Start of Supplied information

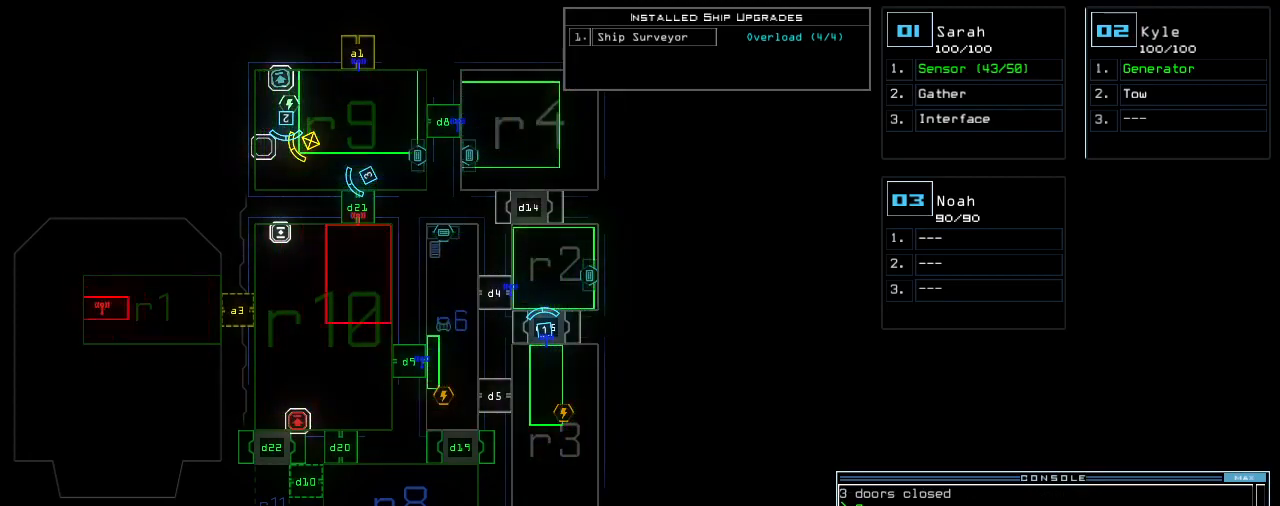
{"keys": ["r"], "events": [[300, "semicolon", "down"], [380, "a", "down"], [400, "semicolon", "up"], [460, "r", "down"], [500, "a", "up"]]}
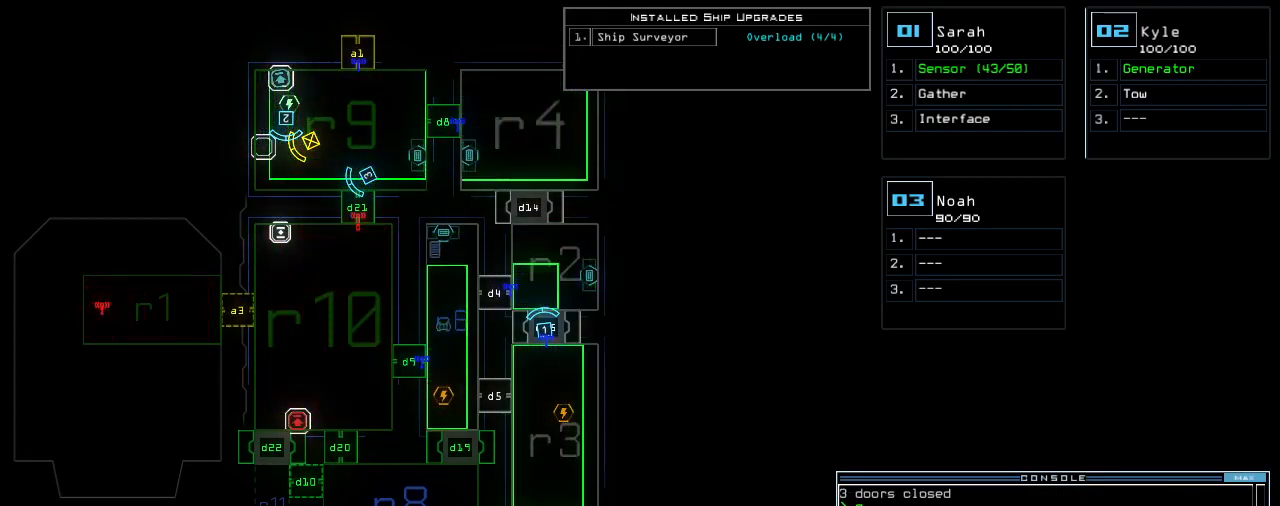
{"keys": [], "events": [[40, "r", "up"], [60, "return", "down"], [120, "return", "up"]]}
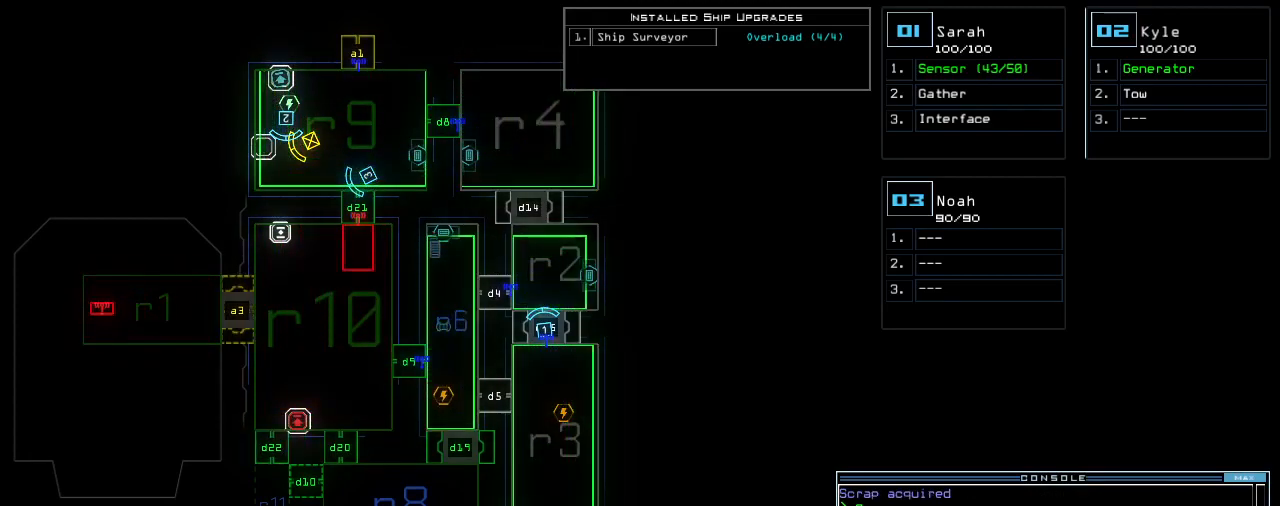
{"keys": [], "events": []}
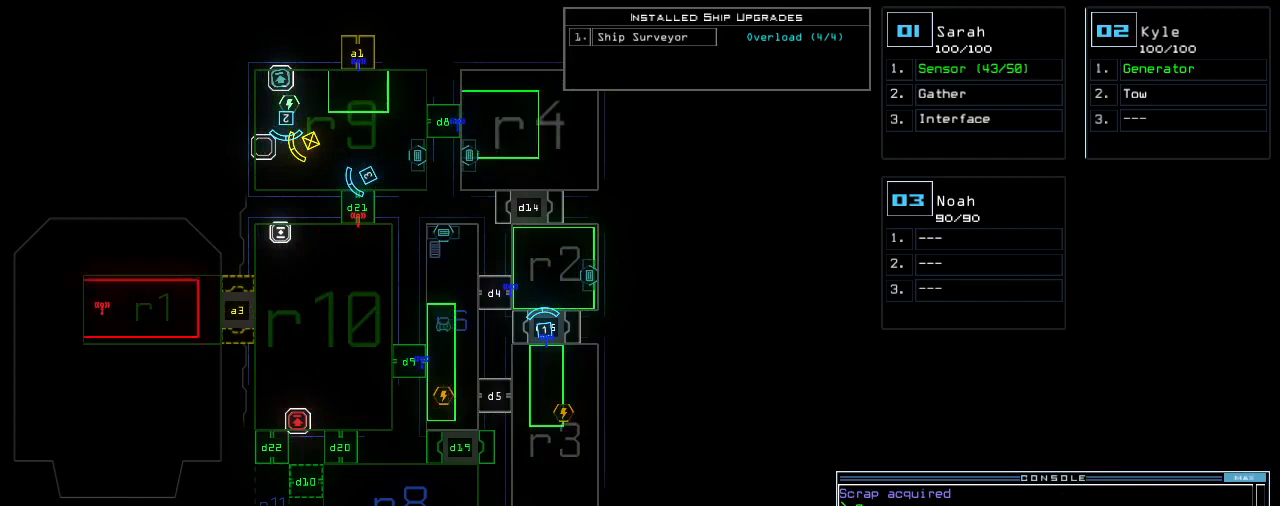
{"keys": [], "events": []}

End of Supplied information

* _How to complete this task_: Throughout the material above, find each line with "down" and return it.

* _Answer area_:
{"keys": ["r"], "events": [[300, "semicolon", "down"], [380, "a", "down"], [400, "semicolon", "up"], [460, "r", "down"], [500, "a", "up"]]}
{"keys": [], "events": [[40, "r", "up"], [60, "return", "down"], [120, "return", "up"]]}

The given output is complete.